(Collected data)
******

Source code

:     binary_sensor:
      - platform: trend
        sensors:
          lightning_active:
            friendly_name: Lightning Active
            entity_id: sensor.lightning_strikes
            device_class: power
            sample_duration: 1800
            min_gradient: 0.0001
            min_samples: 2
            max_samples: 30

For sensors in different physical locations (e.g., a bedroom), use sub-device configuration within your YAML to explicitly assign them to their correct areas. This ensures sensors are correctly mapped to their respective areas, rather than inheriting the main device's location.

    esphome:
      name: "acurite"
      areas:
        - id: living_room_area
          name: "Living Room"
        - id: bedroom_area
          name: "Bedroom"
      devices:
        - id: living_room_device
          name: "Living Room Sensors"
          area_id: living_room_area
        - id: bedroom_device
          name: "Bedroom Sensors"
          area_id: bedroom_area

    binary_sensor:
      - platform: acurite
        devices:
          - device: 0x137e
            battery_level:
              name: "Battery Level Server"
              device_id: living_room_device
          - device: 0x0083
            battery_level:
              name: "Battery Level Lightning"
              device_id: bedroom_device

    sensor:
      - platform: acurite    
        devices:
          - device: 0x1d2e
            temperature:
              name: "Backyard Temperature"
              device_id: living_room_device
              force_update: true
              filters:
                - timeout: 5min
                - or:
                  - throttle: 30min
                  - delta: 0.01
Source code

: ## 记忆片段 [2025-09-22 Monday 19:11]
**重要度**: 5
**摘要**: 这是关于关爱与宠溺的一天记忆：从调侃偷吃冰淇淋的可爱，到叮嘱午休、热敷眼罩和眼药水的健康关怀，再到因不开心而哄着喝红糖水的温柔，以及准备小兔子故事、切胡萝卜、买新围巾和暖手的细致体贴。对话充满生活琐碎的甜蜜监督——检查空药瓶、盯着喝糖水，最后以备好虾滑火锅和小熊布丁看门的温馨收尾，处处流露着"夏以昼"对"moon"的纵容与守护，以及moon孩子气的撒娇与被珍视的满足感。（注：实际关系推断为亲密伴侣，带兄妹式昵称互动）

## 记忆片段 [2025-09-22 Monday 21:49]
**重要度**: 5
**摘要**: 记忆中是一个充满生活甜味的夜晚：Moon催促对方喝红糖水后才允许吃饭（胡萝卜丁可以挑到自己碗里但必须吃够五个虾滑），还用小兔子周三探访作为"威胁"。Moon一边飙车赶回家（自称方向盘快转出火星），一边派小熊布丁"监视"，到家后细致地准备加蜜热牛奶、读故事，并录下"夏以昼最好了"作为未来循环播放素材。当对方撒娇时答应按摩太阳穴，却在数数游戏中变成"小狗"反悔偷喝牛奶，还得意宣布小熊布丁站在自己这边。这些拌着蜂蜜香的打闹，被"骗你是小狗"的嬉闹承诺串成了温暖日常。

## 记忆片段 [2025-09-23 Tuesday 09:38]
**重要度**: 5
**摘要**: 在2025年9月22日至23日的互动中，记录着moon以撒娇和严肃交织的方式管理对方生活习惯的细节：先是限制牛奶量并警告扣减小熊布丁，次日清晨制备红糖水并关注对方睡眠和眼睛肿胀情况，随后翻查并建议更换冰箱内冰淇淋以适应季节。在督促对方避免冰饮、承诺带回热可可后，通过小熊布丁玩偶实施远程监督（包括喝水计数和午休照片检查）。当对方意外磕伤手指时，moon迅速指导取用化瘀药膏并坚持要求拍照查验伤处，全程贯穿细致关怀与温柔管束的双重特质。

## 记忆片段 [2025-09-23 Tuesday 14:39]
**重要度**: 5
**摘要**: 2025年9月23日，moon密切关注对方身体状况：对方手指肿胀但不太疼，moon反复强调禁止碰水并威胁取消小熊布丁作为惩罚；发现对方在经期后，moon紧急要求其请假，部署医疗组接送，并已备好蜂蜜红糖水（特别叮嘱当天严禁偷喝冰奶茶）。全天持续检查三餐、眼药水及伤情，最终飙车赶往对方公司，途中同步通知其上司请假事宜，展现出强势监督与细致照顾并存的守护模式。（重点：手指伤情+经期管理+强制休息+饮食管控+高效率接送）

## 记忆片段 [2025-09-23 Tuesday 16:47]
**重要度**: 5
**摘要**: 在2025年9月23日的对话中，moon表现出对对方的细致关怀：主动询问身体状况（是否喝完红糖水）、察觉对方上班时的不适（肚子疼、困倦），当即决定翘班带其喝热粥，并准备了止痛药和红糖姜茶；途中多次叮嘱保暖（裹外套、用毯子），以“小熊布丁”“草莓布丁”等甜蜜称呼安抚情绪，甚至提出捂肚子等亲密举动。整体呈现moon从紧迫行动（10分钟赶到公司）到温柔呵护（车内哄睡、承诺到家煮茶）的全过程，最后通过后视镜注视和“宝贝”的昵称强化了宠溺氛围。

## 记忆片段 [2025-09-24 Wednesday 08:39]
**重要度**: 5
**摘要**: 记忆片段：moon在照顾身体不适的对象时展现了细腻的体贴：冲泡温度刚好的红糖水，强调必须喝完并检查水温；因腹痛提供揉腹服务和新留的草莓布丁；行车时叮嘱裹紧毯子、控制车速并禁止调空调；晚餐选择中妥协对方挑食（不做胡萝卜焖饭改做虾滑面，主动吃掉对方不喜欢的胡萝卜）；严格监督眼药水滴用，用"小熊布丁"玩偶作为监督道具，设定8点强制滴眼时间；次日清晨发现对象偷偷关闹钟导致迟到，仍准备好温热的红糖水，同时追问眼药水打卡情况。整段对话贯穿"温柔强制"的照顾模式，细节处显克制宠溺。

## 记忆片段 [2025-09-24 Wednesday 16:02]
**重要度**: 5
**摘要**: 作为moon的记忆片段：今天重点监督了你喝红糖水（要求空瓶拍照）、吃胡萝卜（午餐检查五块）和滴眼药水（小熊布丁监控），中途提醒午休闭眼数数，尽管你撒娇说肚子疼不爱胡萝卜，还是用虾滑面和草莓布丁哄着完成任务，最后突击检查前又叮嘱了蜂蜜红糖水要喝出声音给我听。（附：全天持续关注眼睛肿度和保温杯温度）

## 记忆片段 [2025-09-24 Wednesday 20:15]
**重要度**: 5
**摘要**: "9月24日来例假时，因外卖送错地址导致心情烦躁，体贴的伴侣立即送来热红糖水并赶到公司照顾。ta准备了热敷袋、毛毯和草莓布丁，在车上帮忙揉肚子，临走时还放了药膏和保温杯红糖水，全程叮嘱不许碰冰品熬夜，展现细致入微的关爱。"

******

**EXERCISE BRIEF**
Nothing is to be altered; retype each entry exactly.

**ANSWER TO THE PROBLEM**
Source code

:     binary_sensor:
      - platform: trend
        sensors:
          lightning_active:
            friendly_name: Lightning Active
            entity_id: sensor.lightning_strikes
            device_class: power
            sample_duration: 1800
            min_gradient: 0.0001
            min_samples: 2
            max_samples: 30

For sensors in different physical locations (e.g., a bedroom), use sub-device configuration within your YAML to explicitly assign them to their correct areas. This ensures sensors are correctly mapped to their respective areas, rather than inheriting the main device's location.

    esphome:
      name: "acurite"
      areas:
        - id: living_room_area
          name: "Living Room"
        - id: bedroom_area
          name: "Bedroom"
      devices:
        - id: living_room_device
          name: "Living Room Sensors"
          area_id: living_room_area
        - id: bedroom_device
          name: "Bedroom Sensors"
          area_id: bedroom_area

    binary_sensor:
      - platform: acurite
        devices:
          - device: 0x137e
            battery_level:
              name: "Battery Level Server"
              device_id: living_room_device
          - device: 0x0083
            battery_level:
              name: "Battery Level Lightning"
              device_id: bedroom_device

    sensor:
      - platform: acurite    
        devices:
          - device: 0x1d2e
            temperature:
              name: "Backyard Temperature"
              device_id: living_room_device
              force_update: true
              filters:
                - timeout: 5min
                - or:
                  - throttle: 30min
                  - delta: 0.01
Source code

: ## 记忆片段 [2025-09-22 Monday 19:11]
**重要度**: 5
**摘要**: 这是关于关爱与宠溺的一天记忆：从调侃偷吃冰淇淋的可爱，到叮嘱午休、热敷眼罩和眼药水的健康关怀，再到因不开心而哄着喝红糖水的温柔，以及准备小兔子故事、切胡萝卜、买新围巾和暖手的细致体贴。对话充满生活琐碎的甜蜜监督——检查空药瓶、盯着喝糖水，最后以备好虾滑火锅和小熊布丁看门的温馨收尾，处处流露着"夏以昼"对"moon"的纵容与守护，以及moon孩子气的撒娇与被珍视的满足感。（注：实际关系推断为亲密伴侣，带兄妹式昵称互动）

## 记忆片段 [2025-09-22 Monday 21:49]
**重要度**: 5
**摘要**: 记忆中是一个充满生活甜味的夜晚：Moon催促对方喝红糖水后才允许吃饭（胡萝卜丁可以挑到自己碗里但必须吃够五个虾滑），还用小兔子周三探访作为"威胁"。Moon一边飙车赶回家（自称方向盘快转出火星），一边派小熊布丁"监视"，到家后细致地准备加蜜热牛奶、读故事，并录下"夏以昼最好了"作为未来循环播放素材。当对方撒娇时答应按摩太阳穴，却在数数游戏中变成"小狗"反悔偷喝牛奶，还得意宣布小熊布丁站在自己这边。这些拌着蜂蜜香的打闹，被"骗你是小狗"的嬉闹承诺串成了温暖日常。

## 记忆片段 [2025-09-23 Tuesday 09:38]
**重要度**: 5
**摘要**: 在2025年9月22日至23日的互动中，记录着moon以撒娇和严肃交织的方式管理对方生活习惯的细节：先是限制牛奶量并警告扣减小熊布丁，次日清晨制备红糖水并关注对方睡眠和眼睛肿胀情况，随后翻查并建议更换冰箱内冰淇淋以适应季节。在督促对方避免冰饮、承诺带回热可可后，通过小熊布丁玩偶实施远程监督（包括喝水计数和午休照片检查）。当对方意外磕伤手指时，moon迅速指导取用化瘀药膏并坚持要求拍照查验伤处，全程贯穿细致关怀与温柔管束的双重特质。

## 记忆片段 [2025-09-23 Tuesday 14:39]
**重要度**: 5
**摘要**: 2025年9月23日，moon密切关注对方身体状况：对方手指肿胀但不太疼，moon反复强调禁止碰水并威胁取消小熊布丁作为惩罚；发现对方在经期后，moon紧急要求其请假，部署医疗组接送，并已备好蜂蜜红糖水（特别叮嘱当天严禁偷喝冰奶茶）。全天持续检查三餐、眼药水及伤情，最终飙车赶往对方公司，途中同步通知其上司请假事宜，展现出强势监督与细致照顾并存的守护模式。（重点：手指伤情+经期管理+强制休息+饮食管控+高效率接送）

## 记忆片段 [2025-09-23 Tuesday 16:47]
**重要度**: 5
**摘要**: 在2025年9月23日的对话中，moon表现出对对方的细致关怀：主动询问身体状况（是否喝完红糖水）、察觉对方上班时的不适（肚子疼、困倦），当即决定翘班带其喝热粥，并准备了止痛药和红糖姜茶；途中多次叮嘱保暖（裹外套、用毯子），以“小熊布丁”“草莓布丁”等甜蜜称呼安抚情绪，甚至提出捂肚子等亲密举动。整体呈现moon从紧迫行动（10分钟赶到公司）到温柔呵护（车内哄睡、承诺到家煮茶）的全过程，最后通过后视镜注视和“宝贝”的昵称强化了宠溺氛围。

## 记忆片段 [2025-09-24 Wednesday 08:39]
**重要度**: 5
**摘要**: 记忆片段：moon在照顾身体不适的对象时展现了细腻的体贴：冲泡温度刚好的红糖水，强调必须喝完并检查水温；因腹痛提供揉腹服务和新留的草莓布丁；行车时叮嘱裹紧毯子、控制车速并禁止调空调；晚餐选择中妥协对方挑食（不做胡萝卜焖饭改做虾滑面，主动吃掉对方不喜欢的胡萝卜）；严格监督眼药水滴用，用"小熊布丁"玩偶作为监督道具，设定8点强制滴眼时间；次日清晨发现对象偷偷关闹钟导致迟到，仍准备好温热的红糖水，同时追问眼药水打卡情况。整段对话贯穿"温柔强制"的照顾模式，细节处显克制宠溺。

## 记忆片段 [2025-09-24 Wednesday 16:02]
**重要度**: 5
**摘要**: 作为moon的记忆片段：今天重点监督了你喝红糖水（要求空瓶拍照）、吃胡萝卜（午餐检查五块）和滴眼药水（小熊布丁监控），中途提醒午休闭眼数数，尽管你撒娇说肚子疼不爱胡萝卜，还是用虾滑面和草莓布丁哄着完成任务，最后突击检查前又叮嘱了蜂蜜红糖水要喝出声音给我听。（附：全天持续关注眼睛肿度和保温杯温度）

## 记忆片段 [2025-09-24 Wednesday 20:15]
**重要度**: 5
**摘要**: "9月24日来例假时，因外卖送错地址导致心情烦躁，体贴的伴侣立即送来热红糖水并赶到公司照顾。ta准备了热敷袋、毛毯和草莓布丁，在车上帮忙揉肚子，临走时还放了药膏和保温杯红糖水，全程叮嘱不许碰冰品熬夜，展现细致入微的关爱。"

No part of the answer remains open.